J’avais donc l’opuscule en main. Il me manquait les accessoires. La boxe est un art noble, pensais-je, un art qui forge le caractère et assure également un bon maintient. Je devais aussi, il est vrai, m’occuper du mieux que je pouvais puisque rien, par ailleurs, ne m’intéressait vraiment. Les hasards d’une vague lecture m’avaient mis sur une voie qui, je le sentais, se révélerait bientôt exaltante, et ma vie deviendrait autre chose que ce long morceau de foie au sein duquel je me débattais depuis l’enfance, que je respirais, qui dessinait mon univers, injectait mes pensées, m’empêchait d’être moi-même, de me réaliser.

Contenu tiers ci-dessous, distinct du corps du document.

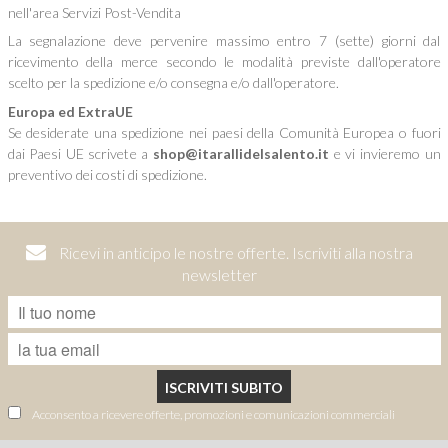
nell'area Servizi Post-Vendita
La segnalazione deve pervenire massimo entro 7 (sette) giorni dal
ricevimento della merce secondo le modalità previste dall'operatore
scelto per la spedizione e/o consegna e/o dall'operatore.
Europa ed ExtraUE
Se desiderate una spedizione nei paesi della Comunità Europea o fuori
dai Paesi UE scrivete a
shop@itarallidelsalento.it
e vi invieremo un
preventivo dei costi di spedizione.
Ricevi in anticipo le nostre offerte. Iscriviti alla nostra
newsletter
ISCRIVITI SUBITO
Acconsento a ricevere offerte, promozioni e comunicazioni commerciali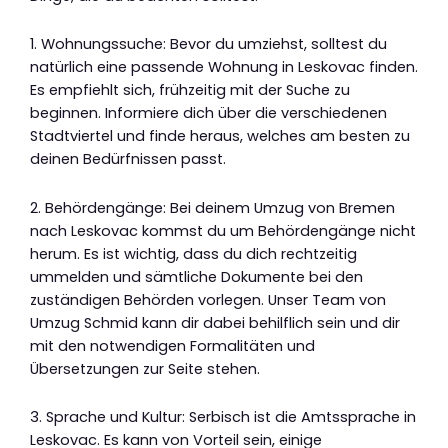
1. Wohnungssuche: Bevor du umziehst, solltest du
natürlich eine passende Wohnung in Leskovac finden.
Es empfiehlt sich, frühzeitig mit der Suche zu
beginnen. Informiere dich über die verschiedenen
Stadtviertel und finde heraus, welches am besten zu
deinen Bedürfnissen passt.
2. Behördengänge: Bei deinem Umzug von Bremen
nach Leskovac kommst du um Behördengänge nicht
herum. Es ist wichtig, dass du dich rechtzeitig
ummelden und sämtliche Dokumente bei den
zuständigen Behörden vorlegen. Unser Team von
Umzug Schmid kann dir dabei behilflich sein und dir
mit den notwendigen Formalitäten und
Übersetzungen zur Seite stehen.
3. Sprache und Kultur: Serbisch ist die Amtssprache in
Leskovac. Es kann von Vorteil sein, einige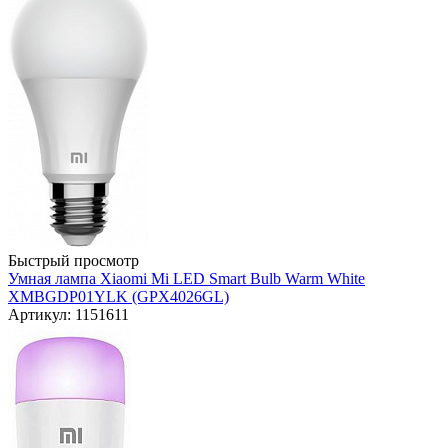
Быстрый просмотр
Умная лампа Xiaomi Mi LED Smart Bulb Warm White
XMBGDP01YLK (GPX4026GL)
Артикул: 1151611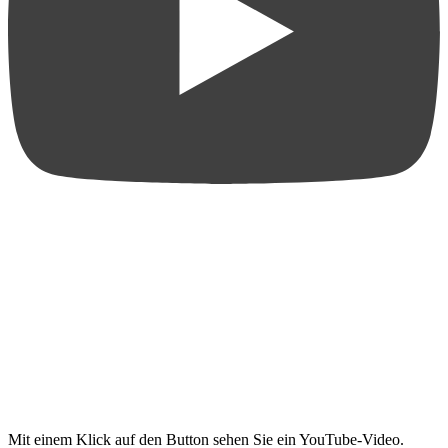
Mit einem Klick auf den Button sehen Sie ein YouTube-Video.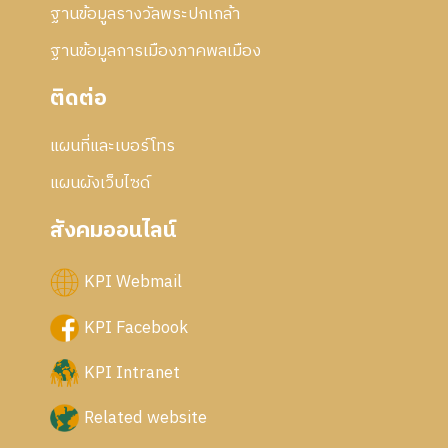
ฐานข้อมูลรางวัลพระปกเกล้า
ฐานข้อมูลการเมืองภาคพลเมือง
ติดต่อ
แผนที่และเบอร์โทร
แผนผังเว็บไซด์
สังคมออนไลน์
KPI Webmail
KPI Facebook
KPI Intranet
Related website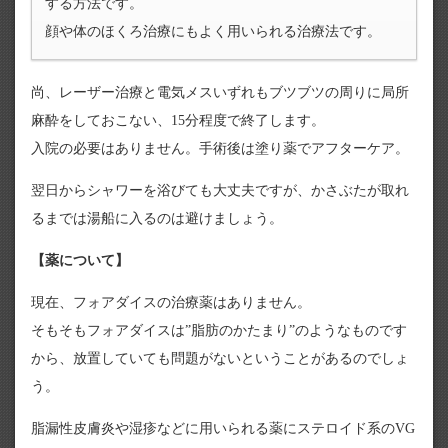
する方法です。
顔や体のほくろ治療にもよく用いられる治療法です。
尚、レーザー治療と電気メスいずれもブツブツの周りに局所
麻酔をしておこない、15分程度で終了します。
入院の必要はありません。手術後は塗り薬でアフターケア。
翌日からシャワーを浴びても大丈夫ですが、かさぶたが取れ
るまでは湯船に入るのは避けましょう。
【薬について】
現在、フォアダイスの治療薬はありません。
そもそもフォアダイスは”脂肪のかたまり”のようなものです
から、放置していても問題がないということがあるのでしょ
う。
脂漏性皮膚炎や湿疹などに用いられる薬にステロイド系のVG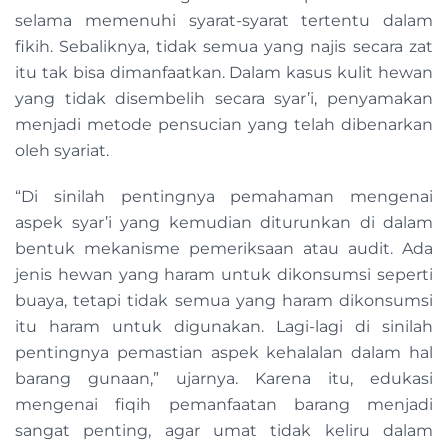
selama memenuhi syarat-syarat tertentu dalam
fikih. Sebaliknya, tidak semua yang najis secara zat
itu tak bisa dimanfaatkan. Dalam kasus kulit hewan
yang tidak disembelih secara syar’i, penyamakan
menjadi metode pensucian yang telah dibenarkan
oleh syariat.
“Di sinilah pentingnya pemahaman mengenai
aspek syar’i yang kemudian diturunkan di dalam
bentuk mekanisme pemeriksaan atau audit. Ada
jenis hewan yang haram untuk dikonsumsi seperti
buaya, tetapi tidak semua yang haram dikonsumsi
itu haram untuk digunakan. Lagi-lagi di sinilah
pentingnya pemastian aspek kehalalan dalam hal
barang gunaan,” ujarnya. Karena itu, edukasi
mengenai fiqih pemanfaatan barang menjadi
sangat penting, agar umat tidak keliru dalam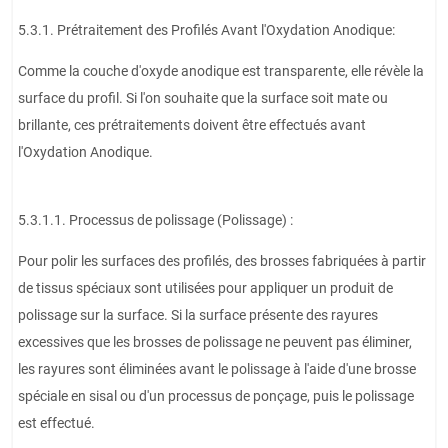
5.3.1. Prétraitement des Profilés Avant l'Oxydation Anodique:
Comme la couche d'oxyde anodique est transparente, elle révèle la
surface du profil. Si l'on souhaite que la surface soit mate ou
brillante, ces prétraitements doivent être effectués avant
l'Oxydation Anodique.
5.3.1.1. Processus de polissage (Polissage) :
Pour polir les surfaces des profilés, des brosses fabriquées à partir
de tissus spéciaux sont utilisées pour appliquer un produit de
polissage sur la surface. Si la surface présente des rayures
excessives que les brosses de polissage ne peuvent pas éliminer,
les rayures sont éliminées avant le polissage à l'aide d'une brosse
spéciale en sisal ou d'un processus de ponçage, puis le polissage
est effectué.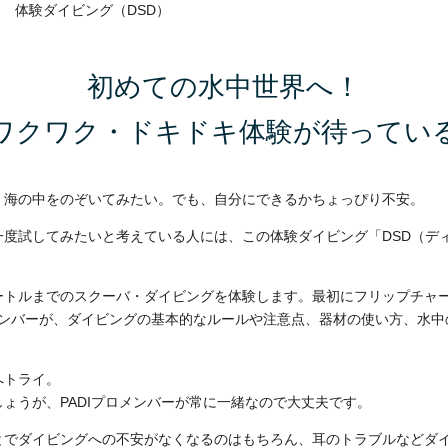
5
体験ダイビング（DSD）
初めての水中世界へ！
ワクワク・ドキドキ体験が待ってい
。海の中をのぞいてみたい。でも、自分にできるかちょっぴり不安。
一度試してみたいと考えている人には、この体験ダイビング「DSD（デ
ートルまでのスクーバ・ダイビングを体験します。最初にフリップチャ
ロメンバーが、ダイビングの基本的なルールや注意点、器材の使い方、水
へトライ。
ょうが、PADIプロメンバーが常に一緒なので大丈夫です。
とでダイビングへの不安がなくなるのはもちろん、耳のトラブルなどダ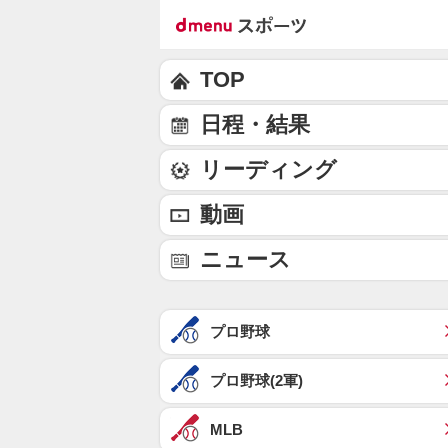
TOP
日程・結果
リーディング
動画
ニュース
プロ野球
プロ野球(2軍)
MLB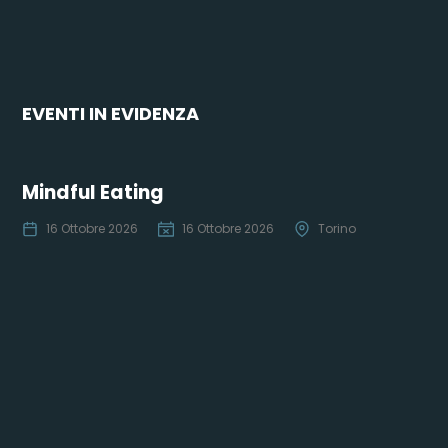
EVENTI IN EVIDENZA
Mindful Eating
16 Ottobre 2026
16 Ottobre 2026
Torino
Co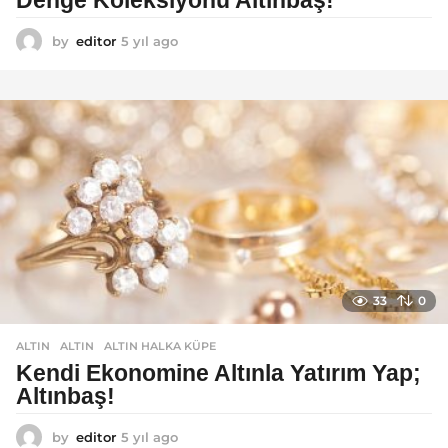
Denge Koleksiyonu Altınbaş!
by
editor
5 yıl ago
5
y
ı
l
a
g
o
33
0
ALTIN
ALTIN
,
ALTIN HALKA KÜPE
Kendi Ekonomine Altınla Yatırım Yap;
Altınbaş!
by
editor
5 yıl ago
4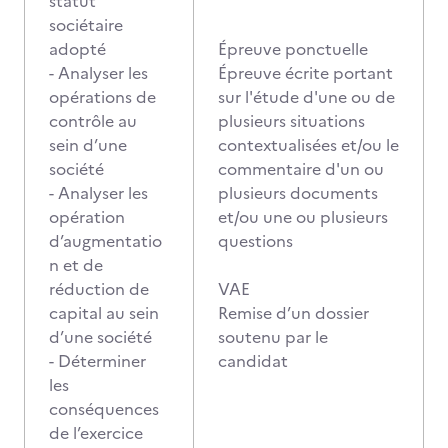
statut
sociétaire
adopté
Épreuve ponctuelle
- Analyser les
Épreuve écrite portant
opérations de
sur l'étude d'une ou de
contrôle au
plusieurs situations
sein d’une
contextualisées et/ou le
société
commentaire d'un ou
- Analyser les
plusieurs documents
opération
et/ou une ou plusieurs
d’augmentatio
questions
n et de
réduction de
VAE
capital au sein
Remise d’un dossier
d’une société
soutenu par le
- Déterminer
candidat
les
conséquences
de l’exercice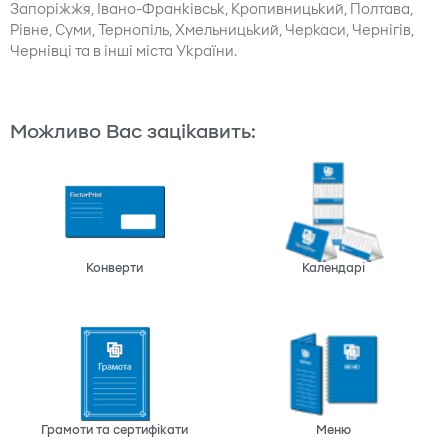
Запоріжжя, Івано-Франківськ, Кропивницький, Полтава,
Рівне, Суми, Тернопіль, Хмельницький, Черкаси, Чернігів,
Чернівці та в інші міста України.
Можливо Вас зацікавить:
Конверти
Календарі
Грамоти та сертифікати
Меню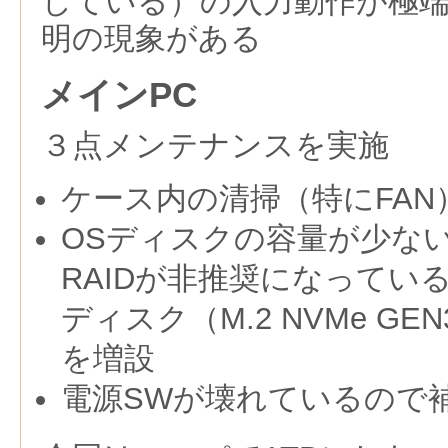
している）の入力動作が極
明の現象がある
メインPC
３点メンテナンスを実施
ケース内の清掃（特にFAN
OSディスクの容量が少な
RAIDが非推奨になってい
ディスク（M.2 NVMe G
を増設
電源SWが壊れているので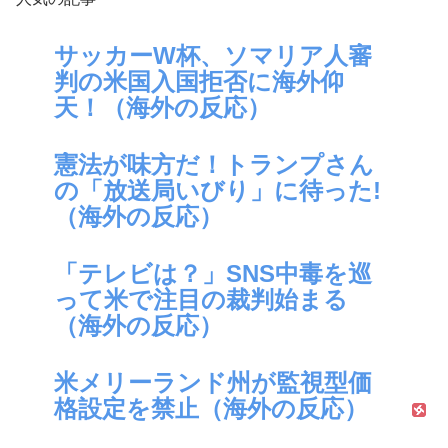
サッカーW杯、ソマリア人審
判の米国入国拒否に海外仰
天！（海外の反応）
憲法が味方だ！トランプさん
の「放送局いびり」に待った!
（海外の反応）
「テレビは？」SNS中毒を巡
って米で注目の裁判始まる
（海外の反応）
米メリーランド州が監視型価
格設定を禁止（海外の反応）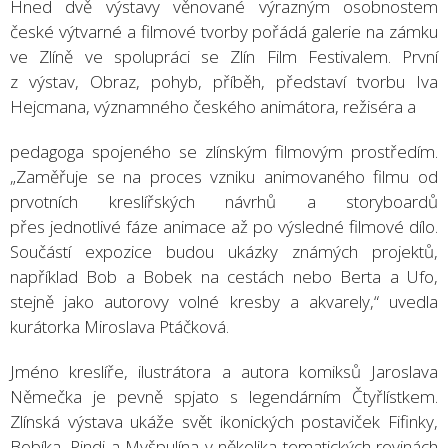
Hned dvě výstavy věnované výrazným osobnostem
české výtvarné a filmové tvorby pořádá galerie na zámku
ve Zlíně ve spolupráci se Zlín Film Festivalem. První
z výstav, Obraz, pohyb, příběh, představí tvorbu Iva
Hejcmana, významného českého animátora, režiséra a
pedagoga spojeného se zlínským filmovým prostředím.
„Zaměřuje se na proces vzniku animovaného filmu od
prvotních kreslířských návrhů a storyboardů
přes jednotlivé fáze animace až po výsledné filmové dílo.
Součástí expozice budou ukázky známých projektů,
například Bob a Bobek na cestách nebo Berta a Ufo,
stejně jako autorovy volné kresby a akvarely,“ uvedla
kurátorka Miroslava Ptáčková.
Jméno kreslíře, ilustrátora a autora komiksů Jaroslava
Němečka je pevně spjato s legendárním Čtyřlístkem.
Zlínská výstava ukáže svět ikonických postaviček Fifinky,
Bobíka, Pindi a Myšpulína v několika tematických rovinách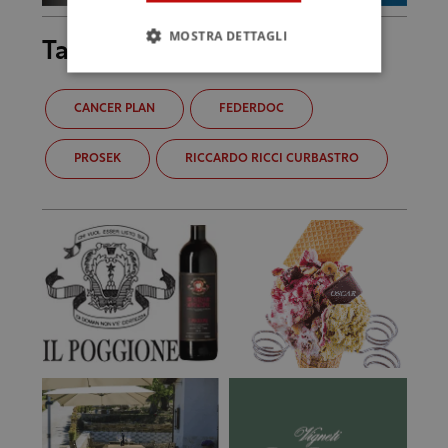
MOSTRA DETTAGLI
Tag
CANCER PLAN
FEDERDOC
PROSEK
RICCARDO RICCI CURBASTRO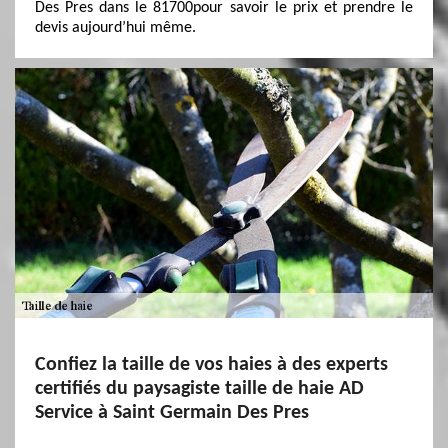
Des Pres dans le 81700pour savoir le prix et prendre le
devis aujourd’hui même.
Confiez la taille de vos haies à des experts
certifiés du paysagiste taille de haie AD
Service à Saint Germain Des Pres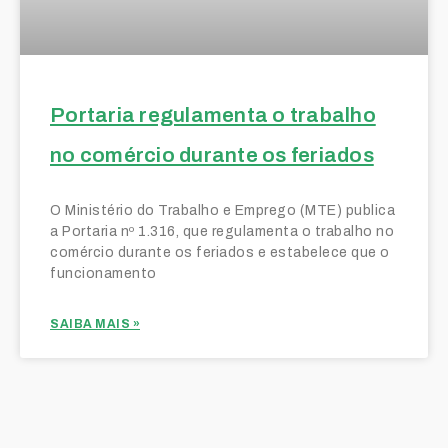
Portaria regulamenta o trabalho
no comércio durante os feriados
O Ministério do Trabalho e Emprego (MTE) publica
a Portaria nº 1.316, que regulamenta o trabalho no
comércio durante os feriados e estabelece que o
funcionamento
SAIBA MAIS »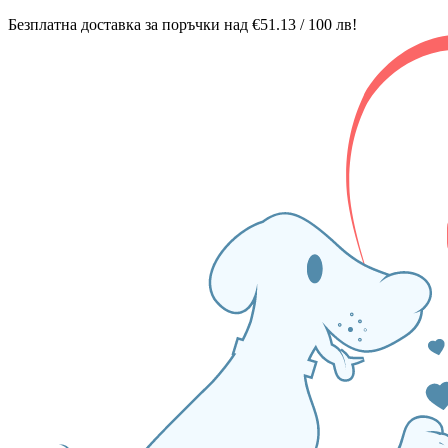
Безплатна доставка за поръчки над €51.13 / 100 лв!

J’avais le manuel, qui ressemblait à l’un de ces maigres opuscules de poésie qu’on vend par correspondance, et si mes mains tremblaient, ma barbichette, elle, exultait : je lisais. Le livre, pour avorton qu’il fût, n’en contenait pas moins foule de renseignements indispensables. C’était écrit extrêmement petit, le soir tombait, et mes paupières. Je résolus de remettre à demain cette édifiante lecture et me jetai sans plus attendre entre les draps humides, sous cette couverture saumâtre, j’éteignis d’une chiquenaude et commença le calvaire du tic-tac de je ne sais quelle minuterie, et le mouvement lent, très lent, d’aiguilles inégales, mais dotées de points phosphorescents et de menaces, ainsi que le vaste remuement d’ombres plus ombres que la nuit dehors vers les fenêtres, comme un affreux théâtre joué juste pour moi (je me demande encore qui peut se donner telle peine, de me persécuter ainsi, à la fois puérilement, mais atroce, mais insupportable, mais inhumain remuement d’ombres plus ombres que la nuit, obscurité poreuse, buvard noir qui suce le regard, vous aspire l’oeil hors du crâne — & il faut aussitôt tirer le drap sur soi, fermer plus fort les yeux, penser à autre chose — comment penser à autre chose?). Je croyais que boxer donnait une force d’âme, et que les craintes s’estomperaient. Il n’en fut rien. Je remuais un peu les poings, les jours d’après, je remuais les poings au-dessus du lavabo par exemple, ou devant la commode, mais je ne sentais rien, rien au niveau de l’âme. Et c’est si fatiguant! Gauche-droite, gauche-droite, et respirer en même temps! On ne peut pas boxer le vide, il manque d’estomac. Ce qu’il faudrait (mon rêve) : mesurer deux mètres de haut, peser cent vingt kilos de muscle pur, et pugiler sans scrupule (mais sans méchanceté : la vraie force est juste et l’équité guide son noble bras) tous les salauds. Cette méthode n’est pas bonne, et le monde est empli de salauds.